◆ **Text segment**
Edited Mar. 6, 2020 at 3:35 p.m.
Quoting: wdhowell
Thanks for the input. I would say that Vancouver is up against cap pretty hard, so it isn't so much as real dollars and cents as it is the AAV. If the cap raises to $88M next season, this becomes far less an issue for them.
That’s what I said, for a cap-floor team, the contract isn’t toxic at all. For a team up against the cap, it’s one of the worst in the NHL (behind every longer term deal in SJ and all the other deals handed out July 1, 2016). But that’s also the beauty of the contract at this point. There is value for a cap-floor team in that if they accepted a trade for Eriksson, they only have to pay him 5mil real dollars while getting 12mil of cap value over the remaining term. That allows those cap-floor teams to reduce operational costs during those poor years, making the team more profitable than needing to pay a 6mil/per-player, the full 6 mil to hit the cap floor. And for 2 years, that’s not a bad deal for the cap floor team.

◆ **Required work**
a: In the forum post on Eriksson's contract, how much would a cap-floor team pay him in real dollars, and how much cap value would it get over the remaining term?
b: Write the next part of the forum post on Eriksson's contract, picking up after its final sentence.
The records have no connection to the hockey forum post.

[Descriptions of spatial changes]
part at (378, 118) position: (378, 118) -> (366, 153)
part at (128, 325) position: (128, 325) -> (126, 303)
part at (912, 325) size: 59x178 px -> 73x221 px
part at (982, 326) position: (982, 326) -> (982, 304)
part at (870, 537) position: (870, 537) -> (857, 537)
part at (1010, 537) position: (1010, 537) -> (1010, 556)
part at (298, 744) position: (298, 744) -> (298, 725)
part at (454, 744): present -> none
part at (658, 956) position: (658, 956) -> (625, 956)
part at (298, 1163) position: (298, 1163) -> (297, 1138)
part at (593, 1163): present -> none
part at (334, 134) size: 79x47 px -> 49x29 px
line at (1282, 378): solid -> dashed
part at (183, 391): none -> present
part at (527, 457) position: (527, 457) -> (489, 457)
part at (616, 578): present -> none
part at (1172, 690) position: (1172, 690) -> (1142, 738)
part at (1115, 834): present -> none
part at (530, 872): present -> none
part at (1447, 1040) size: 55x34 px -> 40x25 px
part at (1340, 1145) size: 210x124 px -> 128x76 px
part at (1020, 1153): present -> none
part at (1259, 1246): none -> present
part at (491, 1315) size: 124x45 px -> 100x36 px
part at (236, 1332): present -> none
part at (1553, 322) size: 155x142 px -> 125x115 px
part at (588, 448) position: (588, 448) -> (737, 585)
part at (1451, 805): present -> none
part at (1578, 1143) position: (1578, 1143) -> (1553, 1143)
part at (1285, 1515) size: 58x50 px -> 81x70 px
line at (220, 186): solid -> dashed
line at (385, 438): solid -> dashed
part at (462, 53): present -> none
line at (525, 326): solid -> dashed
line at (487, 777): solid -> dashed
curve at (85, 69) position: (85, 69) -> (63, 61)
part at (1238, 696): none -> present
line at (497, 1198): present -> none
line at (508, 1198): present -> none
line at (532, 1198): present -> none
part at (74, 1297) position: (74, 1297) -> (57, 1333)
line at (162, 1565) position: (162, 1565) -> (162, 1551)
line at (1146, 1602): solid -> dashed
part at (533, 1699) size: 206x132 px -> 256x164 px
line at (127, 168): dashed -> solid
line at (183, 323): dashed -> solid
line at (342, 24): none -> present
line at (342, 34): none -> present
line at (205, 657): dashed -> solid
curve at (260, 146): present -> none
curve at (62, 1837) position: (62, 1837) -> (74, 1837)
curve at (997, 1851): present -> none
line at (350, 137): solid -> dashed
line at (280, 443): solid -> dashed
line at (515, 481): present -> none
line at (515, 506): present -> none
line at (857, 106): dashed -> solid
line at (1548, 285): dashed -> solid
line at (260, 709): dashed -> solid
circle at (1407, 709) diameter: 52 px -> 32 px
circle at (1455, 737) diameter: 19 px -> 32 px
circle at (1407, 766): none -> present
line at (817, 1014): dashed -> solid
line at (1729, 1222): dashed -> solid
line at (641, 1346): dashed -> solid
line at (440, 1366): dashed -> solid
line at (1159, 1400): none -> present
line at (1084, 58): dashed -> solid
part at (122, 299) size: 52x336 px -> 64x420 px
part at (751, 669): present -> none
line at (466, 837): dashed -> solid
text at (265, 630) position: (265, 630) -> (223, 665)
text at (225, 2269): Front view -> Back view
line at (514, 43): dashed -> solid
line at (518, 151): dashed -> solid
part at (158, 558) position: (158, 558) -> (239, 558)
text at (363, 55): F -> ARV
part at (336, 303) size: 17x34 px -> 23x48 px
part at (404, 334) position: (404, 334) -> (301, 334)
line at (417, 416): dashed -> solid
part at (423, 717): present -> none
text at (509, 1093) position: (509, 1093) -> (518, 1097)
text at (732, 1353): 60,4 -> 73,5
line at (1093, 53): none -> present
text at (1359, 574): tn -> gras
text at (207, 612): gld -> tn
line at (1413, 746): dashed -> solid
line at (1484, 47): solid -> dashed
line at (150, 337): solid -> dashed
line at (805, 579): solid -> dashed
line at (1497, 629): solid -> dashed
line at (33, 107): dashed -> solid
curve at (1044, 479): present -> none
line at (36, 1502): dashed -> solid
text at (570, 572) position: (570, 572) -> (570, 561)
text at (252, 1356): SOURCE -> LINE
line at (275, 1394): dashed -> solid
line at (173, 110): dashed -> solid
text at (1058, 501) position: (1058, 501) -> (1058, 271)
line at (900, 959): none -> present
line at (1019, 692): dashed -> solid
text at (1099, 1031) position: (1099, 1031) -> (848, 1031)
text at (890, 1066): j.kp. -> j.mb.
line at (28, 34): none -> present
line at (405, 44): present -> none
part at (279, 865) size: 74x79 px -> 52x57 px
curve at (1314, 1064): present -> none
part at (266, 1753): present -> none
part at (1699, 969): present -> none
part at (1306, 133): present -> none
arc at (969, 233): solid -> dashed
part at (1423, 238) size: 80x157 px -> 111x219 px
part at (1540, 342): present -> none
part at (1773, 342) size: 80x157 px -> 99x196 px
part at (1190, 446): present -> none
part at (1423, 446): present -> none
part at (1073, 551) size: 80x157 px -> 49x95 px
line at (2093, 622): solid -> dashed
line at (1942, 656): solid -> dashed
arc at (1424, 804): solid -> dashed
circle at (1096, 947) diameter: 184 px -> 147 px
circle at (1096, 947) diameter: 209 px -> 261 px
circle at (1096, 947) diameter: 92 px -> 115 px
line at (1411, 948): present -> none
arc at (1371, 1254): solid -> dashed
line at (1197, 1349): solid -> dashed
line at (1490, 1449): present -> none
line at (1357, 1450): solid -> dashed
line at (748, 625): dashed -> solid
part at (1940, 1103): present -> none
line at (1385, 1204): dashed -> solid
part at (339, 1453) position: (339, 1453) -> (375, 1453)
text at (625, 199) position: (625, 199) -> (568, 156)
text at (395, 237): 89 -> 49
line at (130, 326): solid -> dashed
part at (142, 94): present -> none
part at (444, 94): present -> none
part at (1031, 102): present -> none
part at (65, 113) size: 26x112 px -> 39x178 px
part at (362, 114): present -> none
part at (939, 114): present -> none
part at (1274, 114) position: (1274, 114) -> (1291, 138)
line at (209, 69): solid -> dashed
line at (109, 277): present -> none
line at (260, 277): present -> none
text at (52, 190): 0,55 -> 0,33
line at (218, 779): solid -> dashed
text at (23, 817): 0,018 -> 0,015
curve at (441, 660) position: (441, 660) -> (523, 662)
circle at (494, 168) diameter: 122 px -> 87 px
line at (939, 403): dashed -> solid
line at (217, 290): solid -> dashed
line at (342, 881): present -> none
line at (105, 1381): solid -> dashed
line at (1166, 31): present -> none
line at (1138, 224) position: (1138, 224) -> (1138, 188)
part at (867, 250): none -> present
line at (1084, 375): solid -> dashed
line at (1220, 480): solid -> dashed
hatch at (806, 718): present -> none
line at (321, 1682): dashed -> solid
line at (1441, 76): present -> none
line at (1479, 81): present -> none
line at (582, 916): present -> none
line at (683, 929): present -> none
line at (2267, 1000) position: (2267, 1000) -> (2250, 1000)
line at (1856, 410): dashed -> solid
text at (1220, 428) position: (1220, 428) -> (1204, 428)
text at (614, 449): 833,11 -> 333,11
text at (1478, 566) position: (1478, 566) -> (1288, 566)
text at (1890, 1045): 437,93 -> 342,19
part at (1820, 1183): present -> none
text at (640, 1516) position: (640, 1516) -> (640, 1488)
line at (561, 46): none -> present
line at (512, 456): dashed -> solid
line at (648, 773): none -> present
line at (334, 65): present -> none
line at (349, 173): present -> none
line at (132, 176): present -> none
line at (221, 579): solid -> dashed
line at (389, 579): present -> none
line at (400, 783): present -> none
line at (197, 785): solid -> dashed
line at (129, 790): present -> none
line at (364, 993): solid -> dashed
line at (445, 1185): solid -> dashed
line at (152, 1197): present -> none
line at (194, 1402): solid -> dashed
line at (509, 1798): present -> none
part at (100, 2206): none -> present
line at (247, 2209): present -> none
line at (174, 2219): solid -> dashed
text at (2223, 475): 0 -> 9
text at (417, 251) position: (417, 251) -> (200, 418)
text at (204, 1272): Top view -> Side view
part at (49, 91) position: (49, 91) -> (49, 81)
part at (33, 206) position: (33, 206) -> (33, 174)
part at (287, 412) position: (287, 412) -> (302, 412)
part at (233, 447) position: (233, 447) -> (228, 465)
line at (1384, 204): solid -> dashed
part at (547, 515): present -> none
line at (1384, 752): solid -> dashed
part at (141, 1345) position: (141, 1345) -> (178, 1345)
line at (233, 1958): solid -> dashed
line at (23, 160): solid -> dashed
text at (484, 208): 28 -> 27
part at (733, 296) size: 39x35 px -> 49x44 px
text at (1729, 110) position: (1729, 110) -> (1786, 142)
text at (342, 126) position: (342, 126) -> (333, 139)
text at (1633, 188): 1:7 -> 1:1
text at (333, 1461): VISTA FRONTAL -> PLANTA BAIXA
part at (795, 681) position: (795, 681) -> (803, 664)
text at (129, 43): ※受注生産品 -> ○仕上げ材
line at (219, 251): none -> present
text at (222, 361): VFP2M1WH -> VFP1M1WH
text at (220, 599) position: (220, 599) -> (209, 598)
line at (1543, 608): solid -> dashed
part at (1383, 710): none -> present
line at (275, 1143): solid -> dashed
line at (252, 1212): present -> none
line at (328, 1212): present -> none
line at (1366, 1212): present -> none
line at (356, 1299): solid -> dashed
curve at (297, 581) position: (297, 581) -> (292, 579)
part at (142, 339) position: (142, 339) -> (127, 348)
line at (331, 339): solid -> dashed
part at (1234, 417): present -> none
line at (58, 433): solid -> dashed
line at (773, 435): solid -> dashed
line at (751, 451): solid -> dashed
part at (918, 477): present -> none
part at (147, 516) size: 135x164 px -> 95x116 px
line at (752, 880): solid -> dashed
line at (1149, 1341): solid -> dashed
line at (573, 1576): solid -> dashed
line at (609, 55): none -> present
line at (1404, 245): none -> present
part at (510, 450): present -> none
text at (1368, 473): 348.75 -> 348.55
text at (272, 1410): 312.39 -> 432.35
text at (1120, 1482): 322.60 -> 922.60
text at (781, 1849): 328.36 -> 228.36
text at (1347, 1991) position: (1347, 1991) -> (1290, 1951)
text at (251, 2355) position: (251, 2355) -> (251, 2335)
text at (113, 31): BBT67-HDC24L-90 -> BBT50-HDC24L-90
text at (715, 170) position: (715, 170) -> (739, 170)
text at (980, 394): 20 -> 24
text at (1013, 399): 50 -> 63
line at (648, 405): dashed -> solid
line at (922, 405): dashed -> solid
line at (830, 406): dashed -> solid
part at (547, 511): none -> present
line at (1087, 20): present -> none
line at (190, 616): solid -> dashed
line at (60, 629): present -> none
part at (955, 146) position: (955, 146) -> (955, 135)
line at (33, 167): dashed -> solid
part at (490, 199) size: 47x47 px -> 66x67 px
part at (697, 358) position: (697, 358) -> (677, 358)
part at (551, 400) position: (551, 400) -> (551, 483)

◆ **Answer section**
a: It would pay him 5 million real dollars and get 12 million in cap value.

b:
Now, the Canucks or similar teams still need to give up something to make it happen, I’m certainly not saying they wouldn’t. BUT, they wouldn’t have to give up as much as what Calgary would to unload Lucic, or what SJ will have to give up to unload Jones, and eventually Karlsson/Burns/Vlasic/Couture/Kane when all those guys start to slide in performance-to-pay ratio ... which some of them are very close to already doing on very fresh contracts. Think of what SJ would have to give up to unload the last 4years of Karlsson’s 11.5/yr deal if his play continues to spiral down!
The cap will never go to 88mil next year, mark my words on that.